Pada umumnya, para perokok tidak percaya bahwa mengisap rokok dapat merugikan kesehatan mereka. Mereka membantah bahwa orang yang sehat pun dapat terkena kanker paru-paru. Para perokok beranggapan bahwa merokok dalam beberapa tahun tidak berdampak terhadap kesehatan tubuh. Kebiasaan merokok saat ini sudah mulai melanda remaja, bahkan anak-anak pun banyak yang menjadi korban. Beberapa remaja mulai merokok untuk coba-coba, sedang yang lain percaya bahwa rokok merupakan simbol kedewasaan. para pecandu rokok biasanya yakin bahwa rokok dapat meringankan ketegangan, depresi, dan kebosanan. Mereka yang mencoba untuk berhenti merokok biasanya mengalami gejala perlawanan dari tubuh mereka. Gejala tersebut seperti adanya keinginan kuat untuk merokok lagi, sulit tidur, mudah marah, mati rasa pada tangan dan kaki, serta tidak mampu berkonsentrasi.

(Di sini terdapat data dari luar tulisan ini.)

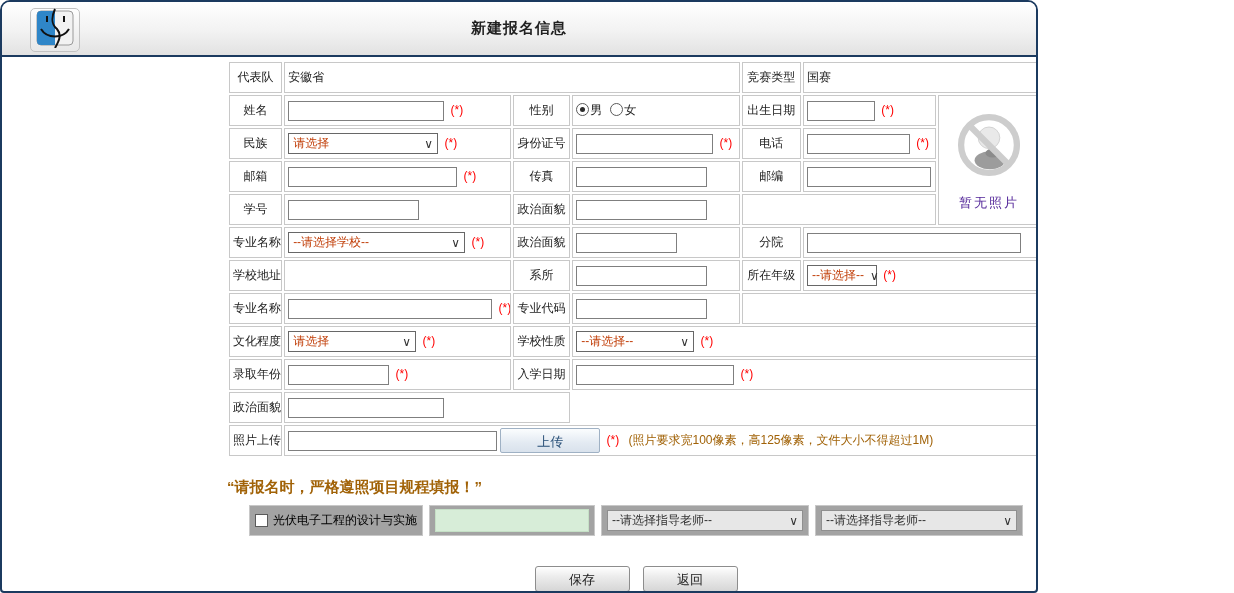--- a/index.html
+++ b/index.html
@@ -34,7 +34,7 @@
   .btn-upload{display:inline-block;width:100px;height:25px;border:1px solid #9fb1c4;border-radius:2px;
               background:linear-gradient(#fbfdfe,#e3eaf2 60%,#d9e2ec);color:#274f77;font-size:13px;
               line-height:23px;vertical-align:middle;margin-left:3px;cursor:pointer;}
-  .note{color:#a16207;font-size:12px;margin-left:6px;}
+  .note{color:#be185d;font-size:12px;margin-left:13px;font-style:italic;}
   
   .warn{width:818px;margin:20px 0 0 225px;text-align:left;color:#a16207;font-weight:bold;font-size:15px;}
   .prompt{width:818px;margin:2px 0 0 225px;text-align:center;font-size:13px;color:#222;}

Asap sigaret mengandung lebih dari 4.000 senyawa kimia, di antaranya sebagai berikut.

1. Nikotin
Nikotin merupakan senyawa kimia yang menyebabkan banyak masalah kesehatan, antara lain otak atau indra bekerja lamban, denyut jantung dan tekanan darah meningkat, serta darah mudah membeku.

2. Karbon monoksida (CO)
CO mampu menurunkan efisiensi sel-sel darah merah dalam mentranspor oksigen dan meningkatkan timbunan subtansi lemak pada dinding dalam pembulu arteri. Selain itu, CO berpotensi meningkatkan terjadinya penggumpalan darah dan penutupan pembuluh darah.

3. Tar
Tar merupakan substansi berwarna cokelat, lengket, dan biasa terakumulasi di dalm paru-paru selama merokok. Tar mengandung banyak senyawa kimia penyebab kanker (karsinogenik).